Source passage:
*** Begin section ***

There were about 40 people present outside, and unfortunately the policing was unnecessarily heavy (Peter Hain is Northern Ireland secretary). Although, I estimate only half were members of the SWP, the fact that there were too many Socialist Worker placards and paper sellers gave the impression that it was a SWP protest, which is a bit of a counter productive image to project if trying to have a relationship with the Labour Party, and more than one non-SWP member expressed discomfort about it to me.
The logic of standing against Labour in elections has also seemingly undermined the strategic understanding that SWP comrades had about the Labour Party. As one Asian labour councillor drove past he was castigated in hostile terms for the fact that he had stood on an anti-war ticket to get elected, but was not active in the anti-war movement. This seems exactly the wrong tack to take: he should be encouraged for standing as an anti-war candidate, which is in itself a form of participation in the peace movement, even if he doesn’t go on demonstrations.
According to the report in the Morning Star 250 trade unionists attended the hustings. This seems unlikely to me, I had a chat with one of the stewards from Amicus and had a look at his list, and from that I estimate attendance nearer the 100 mark.
The most unequivocally right-wing candidates, Alan Johnson and Hazel Blears, are both stressing their links with the trade unions, but not calling for any change in policy. Bizarrely, the Shop workers union, USDAW is backing Hazel Blears, seemingly simply on the basis that she is an USDAW member. But USADW also claims that: “Gordon Brown’s … brilliant management of the economy and undoubted leadership skills [show he] is the right choice to build on Labour's achievements since 1997 continuing to build a prosperous Britain and secure a fourth term Labour Government”. Britain’s fifth biggest union, with 360000 members, USDAW is clearly sending a message by backing Blears that there needs be no change of direction. Privatisation and PFI, growing inequality, no repeal of Tory anti trade-union laws, deregulation, attacks on civil liberties, wars of aggression, a housing crisis, and Labour’s vote falling to its lowest ever level are all signs of success for USDAW.

*** End section ***

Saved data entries

*** Begin section ***

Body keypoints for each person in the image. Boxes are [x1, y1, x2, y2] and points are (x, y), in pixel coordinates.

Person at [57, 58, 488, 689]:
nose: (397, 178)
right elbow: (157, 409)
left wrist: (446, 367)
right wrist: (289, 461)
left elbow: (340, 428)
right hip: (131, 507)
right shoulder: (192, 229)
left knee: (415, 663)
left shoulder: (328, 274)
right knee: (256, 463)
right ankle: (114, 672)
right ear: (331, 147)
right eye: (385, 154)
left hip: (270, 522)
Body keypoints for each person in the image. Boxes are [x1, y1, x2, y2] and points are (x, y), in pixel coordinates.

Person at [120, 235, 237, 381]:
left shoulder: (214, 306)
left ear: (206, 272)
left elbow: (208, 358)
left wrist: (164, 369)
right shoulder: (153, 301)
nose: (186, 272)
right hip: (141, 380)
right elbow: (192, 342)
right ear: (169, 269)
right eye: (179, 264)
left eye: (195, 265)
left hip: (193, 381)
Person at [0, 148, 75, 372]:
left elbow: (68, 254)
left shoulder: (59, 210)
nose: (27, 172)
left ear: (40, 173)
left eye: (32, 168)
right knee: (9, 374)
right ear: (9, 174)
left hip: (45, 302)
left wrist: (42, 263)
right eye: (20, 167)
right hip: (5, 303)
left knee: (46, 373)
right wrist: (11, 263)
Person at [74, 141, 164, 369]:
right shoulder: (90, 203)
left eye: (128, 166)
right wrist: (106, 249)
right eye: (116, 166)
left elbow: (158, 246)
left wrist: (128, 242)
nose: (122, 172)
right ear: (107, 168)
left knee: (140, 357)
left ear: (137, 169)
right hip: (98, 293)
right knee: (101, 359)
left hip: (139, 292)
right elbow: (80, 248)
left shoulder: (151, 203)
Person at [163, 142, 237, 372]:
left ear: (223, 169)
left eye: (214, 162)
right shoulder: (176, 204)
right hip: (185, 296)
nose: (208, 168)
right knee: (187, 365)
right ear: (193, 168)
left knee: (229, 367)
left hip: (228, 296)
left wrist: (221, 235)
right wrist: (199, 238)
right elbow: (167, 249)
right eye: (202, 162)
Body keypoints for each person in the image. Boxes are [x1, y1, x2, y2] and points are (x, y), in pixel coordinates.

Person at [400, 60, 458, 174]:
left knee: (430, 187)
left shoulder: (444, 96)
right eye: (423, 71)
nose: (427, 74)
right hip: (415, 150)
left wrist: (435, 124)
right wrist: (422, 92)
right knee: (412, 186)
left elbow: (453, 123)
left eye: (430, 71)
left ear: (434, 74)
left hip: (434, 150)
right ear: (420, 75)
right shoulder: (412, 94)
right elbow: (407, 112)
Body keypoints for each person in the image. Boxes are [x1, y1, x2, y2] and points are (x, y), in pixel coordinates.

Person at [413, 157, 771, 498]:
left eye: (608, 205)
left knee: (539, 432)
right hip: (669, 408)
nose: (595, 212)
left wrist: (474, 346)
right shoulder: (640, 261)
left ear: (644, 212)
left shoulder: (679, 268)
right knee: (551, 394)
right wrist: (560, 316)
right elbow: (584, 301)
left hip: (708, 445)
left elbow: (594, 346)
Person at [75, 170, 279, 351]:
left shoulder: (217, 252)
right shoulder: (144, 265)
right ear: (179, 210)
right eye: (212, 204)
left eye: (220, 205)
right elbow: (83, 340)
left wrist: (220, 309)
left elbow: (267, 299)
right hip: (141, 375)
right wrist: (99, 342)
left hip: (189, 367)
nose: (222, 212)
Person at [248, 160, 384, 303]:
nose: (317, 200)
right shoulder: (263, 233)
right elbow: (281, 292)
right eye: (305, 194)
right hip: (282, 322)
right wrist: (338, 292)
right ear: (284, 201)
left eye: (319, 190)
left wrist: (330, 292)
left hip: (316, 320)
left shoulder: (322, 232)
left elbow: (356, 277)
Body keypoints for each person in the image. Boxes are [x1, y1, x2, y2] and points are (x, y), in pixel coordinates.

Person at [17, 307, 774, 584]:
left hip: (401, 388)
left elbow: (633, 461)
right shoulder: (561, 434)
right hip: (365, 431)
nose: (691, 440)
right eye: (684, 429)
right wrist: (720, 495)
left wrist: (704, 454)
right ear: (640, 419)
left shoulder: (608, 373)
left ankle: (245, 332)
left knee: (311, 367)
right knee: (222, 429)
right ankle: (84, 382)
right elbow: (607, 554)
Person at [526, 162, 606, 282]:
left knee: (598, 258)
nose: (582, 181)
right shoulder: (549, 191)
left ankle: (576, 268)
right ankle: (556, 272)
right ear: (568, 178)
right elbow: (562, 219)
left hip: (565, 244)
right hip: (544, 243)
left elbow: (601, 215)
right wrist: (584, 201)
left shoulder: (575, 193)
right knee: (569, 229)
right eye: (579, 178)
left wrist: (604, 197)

*** End section ***

Problem to work on:
In the hustings passage, which union is backing Hazel Blears?

Result for this exercise:
The shop workers' union, USDAW.